Thanksgiving, 1948, and Iowa farmer Walter Langdon and his wife Rosanna’s eyes meet over the crowded dinner table: “they agreed in that instant: something had created itself from nothing — a dumpy old house had been filled, if only for this moment, with twenty-three different worlds, each of them rich and mysterious.”
That lovely moment occurs in Jane Smiley’s novel, Some Luck, the first in her Last Hundred Years trilogy. When I wrote about the book last fall, I compared it to a fat family photo album, one spanning the years from 1920 to 1953, with each chapter a snapshot of a year in the life of Walter, Rosanna and their five children. The shifting perspectives — sometimes close-up, sometimes wide-angle — make for a saga both epic and intimate.
The same is true of the second installment, Early Warning, which arrived in the spring. Still, it’s less the family album and more like home movies. Some scenes blur, especially in the beginning, as the Langdon family goes forth and multiplies. It takes awhile to become reacquainted with the characters from the last book, even as more arrive. But Smiley doesn’t pause. The action picks up where Some Luck left off, with the 1953 death of patriarch Walter and the family’s reactions to his loss. Again, change is as constant as the seasons.
By the time Early Warning ends, we’re emotionally invested in the sprawling Langdon clan, as familiar and frustrating as your own kin. Whatever will they do next? Which brings us to the saga’s finale Golden Age (Knopf Doubleday, digital galley), in which life continues rich and mysterious — as well as messy and random.

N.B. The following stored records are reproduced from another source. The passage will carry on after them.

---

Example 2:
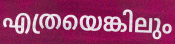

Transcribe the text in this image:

എത്രയെങ്കിലും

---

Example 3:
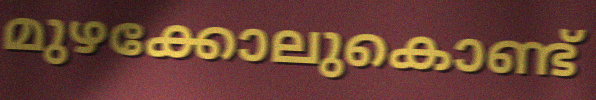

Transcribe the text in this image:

മുഴക്കോലുകൊണ്ട്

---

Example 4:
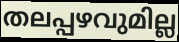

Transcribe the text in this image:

തലപ്പഴവുമില്ല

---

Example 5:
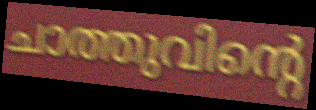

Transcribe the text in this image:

ചാത്തുവിന്റെ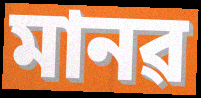
মানৱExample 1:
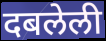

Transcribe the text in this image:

दबलेली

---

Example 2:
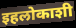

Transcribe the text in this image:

इहलोकाशी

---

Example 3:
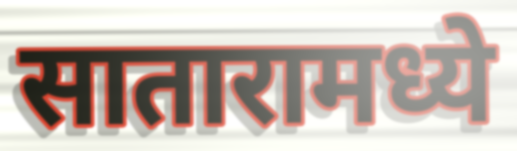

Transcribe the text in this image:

सातारामध्ये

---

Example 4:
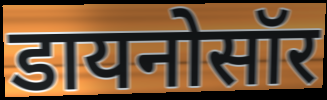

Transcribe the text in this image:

डायनोसॉर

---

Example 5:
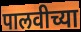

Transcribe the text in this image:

पालवीच्या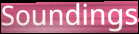
SoundingsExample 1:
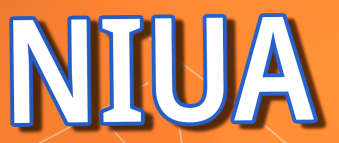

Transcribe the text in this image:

NIUA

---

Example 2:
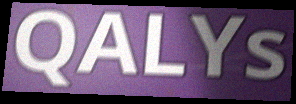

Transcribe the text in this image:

QALYs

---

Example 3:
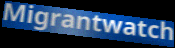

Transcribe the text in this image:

Migrantwatch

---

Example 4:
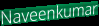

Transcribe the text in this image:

Naveenkumar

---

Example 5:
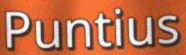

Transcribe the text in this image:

PuntiusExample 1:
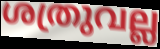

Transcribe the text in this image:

ശത്രുവല്ല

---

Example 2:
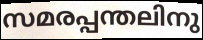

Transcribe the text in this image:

സമരപ്പന്തലിനു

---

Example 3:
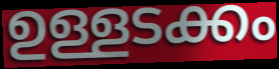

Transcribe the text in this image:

ഉള്ളടക്കം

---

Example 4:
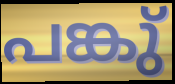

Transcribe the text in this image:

പങ്കു്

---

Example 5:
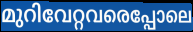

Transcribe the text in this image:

മുറിവേറ്റവരെപ്പോലെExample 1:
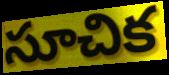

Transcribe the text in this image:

సూచిక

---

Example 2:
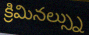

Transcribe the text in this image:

క్రిమినల్స్ను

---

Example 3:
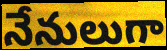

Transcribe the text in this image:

నేనులుగా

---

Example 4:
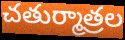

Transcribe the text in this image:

చతుర్మాత్రల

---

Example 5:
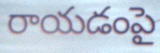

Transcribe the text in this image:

రాయడంపై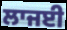
ਲਾਜਈ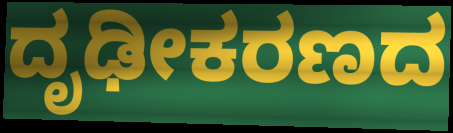
ದೃಢೀಕರಣದ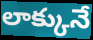
లాక్కునేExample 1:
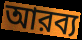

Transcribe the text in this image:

আরব্য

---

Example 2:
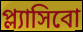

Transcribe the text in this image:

প্ল্যাসিবো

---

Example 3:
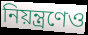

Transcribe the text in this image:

নিয়ন্ত্রণেও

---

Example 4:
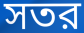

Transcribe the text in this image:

সতর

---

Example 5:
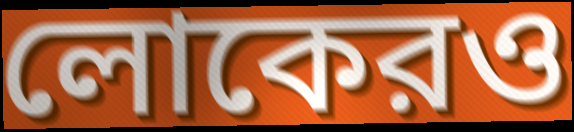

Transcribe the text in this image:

লোকেরও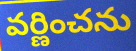
వర్ణించనుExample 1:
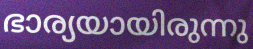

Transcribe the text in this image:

ഭാര്യയായിരുന്നു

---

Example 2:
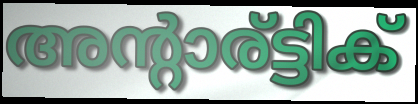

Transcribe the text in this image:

അന്റാര്ട്ടിക്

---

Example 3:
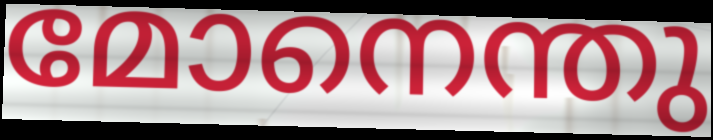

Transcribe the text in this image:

മോനെന്തു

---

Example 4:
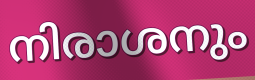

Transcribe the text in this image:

നിരാശനും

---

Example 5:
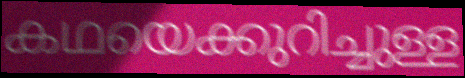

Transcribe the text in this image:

കഥയെക്കുറിച്ചുള്ള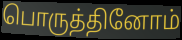
பொருத்தினோம்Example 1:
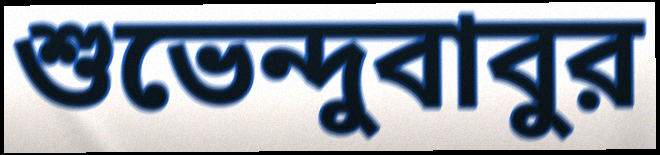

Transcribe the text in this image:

শুভেন্দুবাবুর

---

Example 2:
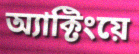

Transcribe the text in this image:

অ্যাক্টিংয়ে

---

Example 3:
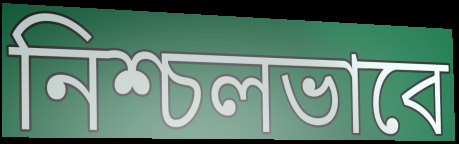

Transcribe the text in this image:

নিশ্চলভাবে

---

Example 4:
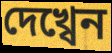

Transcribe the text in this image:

দেখ্বেন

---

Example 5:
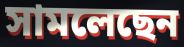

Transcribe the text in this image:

সামলেছেনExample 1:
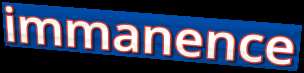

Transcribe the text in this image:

immanence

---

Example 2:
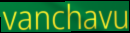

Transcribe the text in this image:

vanchavu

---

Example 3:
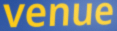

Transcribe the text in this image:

venue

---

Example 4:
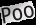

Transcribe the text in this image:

Poo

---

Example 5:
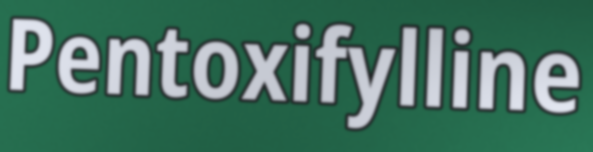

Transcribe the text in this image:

Pentoxifylline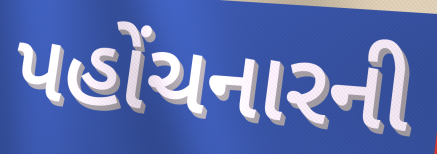
પહોંચનારનીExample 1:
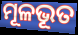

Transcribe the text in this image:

ମୂଳଭୂତ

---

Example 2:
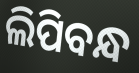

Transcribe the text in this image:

ଲିପିବନ୍ଧ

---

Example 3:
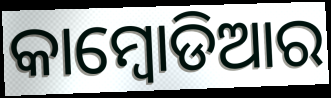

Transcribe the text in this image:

କାମ୍ବୋଡିଆର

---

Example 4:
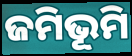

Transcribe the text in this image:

ଜମିଭୂମି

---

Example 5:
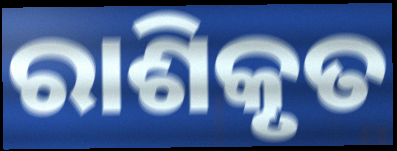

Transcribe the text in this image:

ରାଶିକୃତ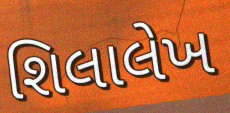
શિલાલેખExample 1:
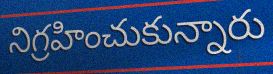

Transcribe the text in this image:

నిగ్రహించుకున్నారు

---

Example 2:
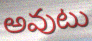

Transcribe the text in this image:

అవుటు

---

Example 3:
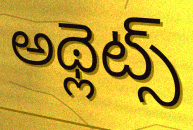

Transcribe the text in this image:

అథ్లెట్స్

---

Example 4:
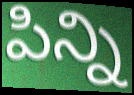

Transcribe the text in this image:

పిన్ని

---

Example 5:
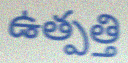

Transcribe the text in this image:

ఉత్పత్తి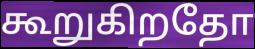
கூறுகிறதோ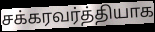
சக்கரவர்த்தியாக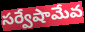
సర్వేషామేవ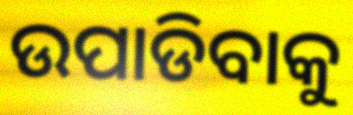
ଉପାଡିବାକୁ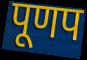
पूणपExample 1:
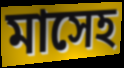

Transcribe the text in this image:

মাসেহ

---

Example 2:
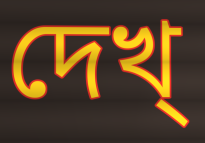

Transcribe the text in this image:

দেখ্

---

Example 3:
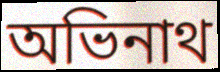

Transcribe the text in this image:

অভিনাথ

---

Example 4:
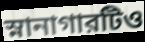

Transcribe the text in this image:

স্নানাগারটিও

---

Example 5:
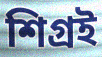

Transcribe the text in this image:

শিগ্রইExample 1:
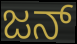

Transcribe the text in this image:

ಜನ್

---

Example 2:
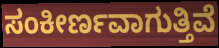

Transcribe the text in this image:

ಸಂಕೀರ್ಣವಾಗುತ್ತಿವೆ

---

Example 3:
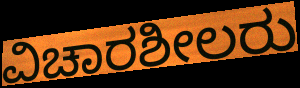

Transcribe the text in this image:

ವಿಚಾರಶೀಲರು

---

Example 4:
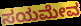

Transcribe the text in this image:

ಸಯಮೇವ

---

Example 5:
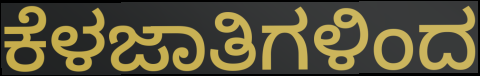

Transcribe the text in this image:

ಕೆಳಜಾತಿಗಳಿಂದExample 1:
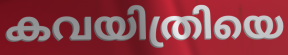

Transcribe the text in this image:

കവയിത്രിയെ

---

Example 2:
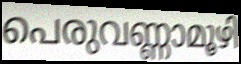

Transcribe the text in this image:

പെരുവണ്ണാമൂഴി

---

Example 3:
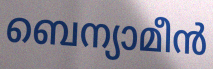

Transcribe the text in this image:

ബെന്യാമീൻ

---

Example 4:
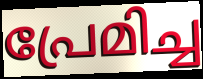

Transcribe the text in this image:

പ്രേമിച്ച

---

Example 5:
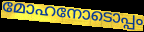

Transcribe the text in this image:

മോഹനോടൊപ്പംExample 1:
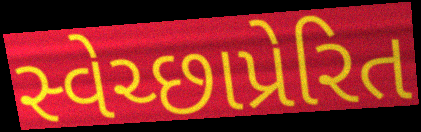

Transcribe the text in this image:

સ્વેચ્છાપ્રેરિત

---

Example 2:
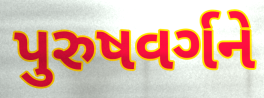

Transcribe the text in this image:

પુરુષવર્ગને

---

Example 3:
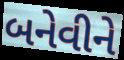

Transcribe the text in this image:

બનેવીને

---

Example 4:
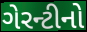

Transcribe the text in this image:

ગેરન્ટીનો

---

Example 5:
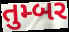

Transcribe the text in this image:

તુમ્બર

By now, it’s 1987, and there are four-going-on-five generations of Langdons. The family tree at the beginning is a necessity. Even so, some cousins fall by the wayside, moving to other parts of the country, staying in touch with birth announcements, long-distance phone calls, maybe showing up for weddings or funerals. Still, enough Langdons move to the forefront to pull at the emotions as they are touched by history — the Reagan years, 9/11, Wall Street shenanigans, wars in Iraq and Afghanistan — that only occasionally feels schematic. Smiley is skilled at melding the personal with the political, everyday life with grand themes, so it’s not especially surprising that a Langdon great-grandson and Iraq war veteran has a problem with meth, or that his great aunt finally rids herself of a controlling husband in favor of a quiet, kindly man from her hometown. Twins Michael and Richie remain fierce rivals in business and politics, and revenge is, indeed, served cold. Their sister Janet continues to hate her father Frank from faraway, seeking solace in California and training horses.

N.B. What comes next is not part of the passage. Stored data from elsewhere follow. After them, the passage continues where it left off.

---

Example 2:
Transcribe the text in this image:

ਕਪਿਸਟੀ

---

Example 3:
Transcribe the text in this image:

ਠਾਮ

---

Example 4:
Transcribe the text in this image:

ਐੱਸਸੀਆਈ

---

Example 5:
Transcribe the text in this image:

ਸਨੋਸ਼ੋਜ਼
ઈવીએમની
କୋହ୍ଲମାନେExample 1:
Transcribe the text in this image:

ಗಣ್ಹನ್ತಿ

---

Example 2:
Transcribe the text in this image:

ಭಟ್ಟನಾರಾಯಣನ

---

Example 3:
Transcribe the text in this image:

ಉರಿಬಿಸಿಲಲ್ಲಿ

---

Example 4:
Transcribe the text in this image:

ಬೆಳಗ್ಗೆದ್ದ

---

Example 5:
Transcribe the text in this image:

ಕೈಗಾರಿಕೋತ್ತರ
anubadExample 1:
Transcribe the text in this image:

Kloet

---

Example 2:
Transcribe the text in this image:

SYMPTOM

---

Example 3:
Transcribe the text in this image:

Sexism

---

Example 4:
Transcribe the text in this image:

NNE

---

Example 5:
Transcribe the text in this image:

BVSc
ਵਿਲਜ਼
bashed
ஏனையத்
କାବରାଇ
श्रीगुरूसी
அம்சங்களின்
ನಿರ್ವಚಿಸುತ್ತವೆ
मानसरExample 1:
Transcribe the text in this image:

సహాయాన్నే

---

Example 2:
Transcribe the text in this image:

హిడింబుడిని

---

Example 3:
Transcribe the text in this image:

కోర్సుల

But Frank, eldest of the original Langdon offspring, surprises by mellowing in his later years and reconciling with ethereal Andy, who turns out to be made of sterner stuff when dealing with a devious son and a domineering daughter-in-law. Frank’s younger brother Henry, a gay history professor, ends up in Washington, D.C., becoming an adoptive father in old age, while brother Joe and his son Jesse struggle to hang on to the family farm back in Iowa.

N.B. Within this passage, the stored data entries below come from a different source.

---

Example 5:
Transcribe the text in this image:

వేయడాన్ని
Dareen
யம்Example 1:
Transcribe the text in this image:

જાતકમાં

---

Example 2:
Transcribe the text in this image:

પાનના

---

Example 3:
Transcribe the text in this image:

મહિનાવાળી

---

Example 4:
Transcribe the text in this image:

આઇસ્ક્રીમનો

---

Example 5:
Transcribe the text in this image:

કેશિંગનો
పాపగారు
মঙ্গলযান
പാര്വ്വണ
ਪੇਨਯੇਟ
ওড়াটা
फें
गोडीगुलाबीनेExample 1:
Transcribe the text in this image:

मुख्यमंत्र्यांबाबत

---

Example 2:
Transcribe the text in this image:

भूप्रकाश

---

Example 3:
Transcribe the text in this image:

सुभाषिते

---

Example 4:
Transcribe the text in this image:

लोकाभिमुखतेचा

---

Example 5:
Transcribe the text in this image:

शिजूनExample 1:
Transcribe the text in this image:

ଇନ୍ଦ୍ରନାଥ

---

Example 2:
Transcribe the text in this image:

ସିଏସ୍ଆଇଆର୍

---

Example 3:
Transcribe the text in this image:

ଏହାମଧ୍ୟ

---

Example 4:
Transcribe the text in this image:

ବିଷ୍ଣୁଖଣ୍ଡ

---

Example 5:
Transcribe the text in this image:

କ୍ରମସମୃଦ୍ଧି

About the farm. Agribusiness, climate change, genetically modified seeds. The near-future is not kind to the Langdon acres, or, indeed to America as a whole. The post-Obama years trend toward the dystopian. No wonder some Langdons wonder if they’ve already lived through their golden age. But while elderly Claire finds a sheen to her closely held memories of hearth and home, there are young Langdons looking out and ahead. The sun also rises. Did anyone say farm to table?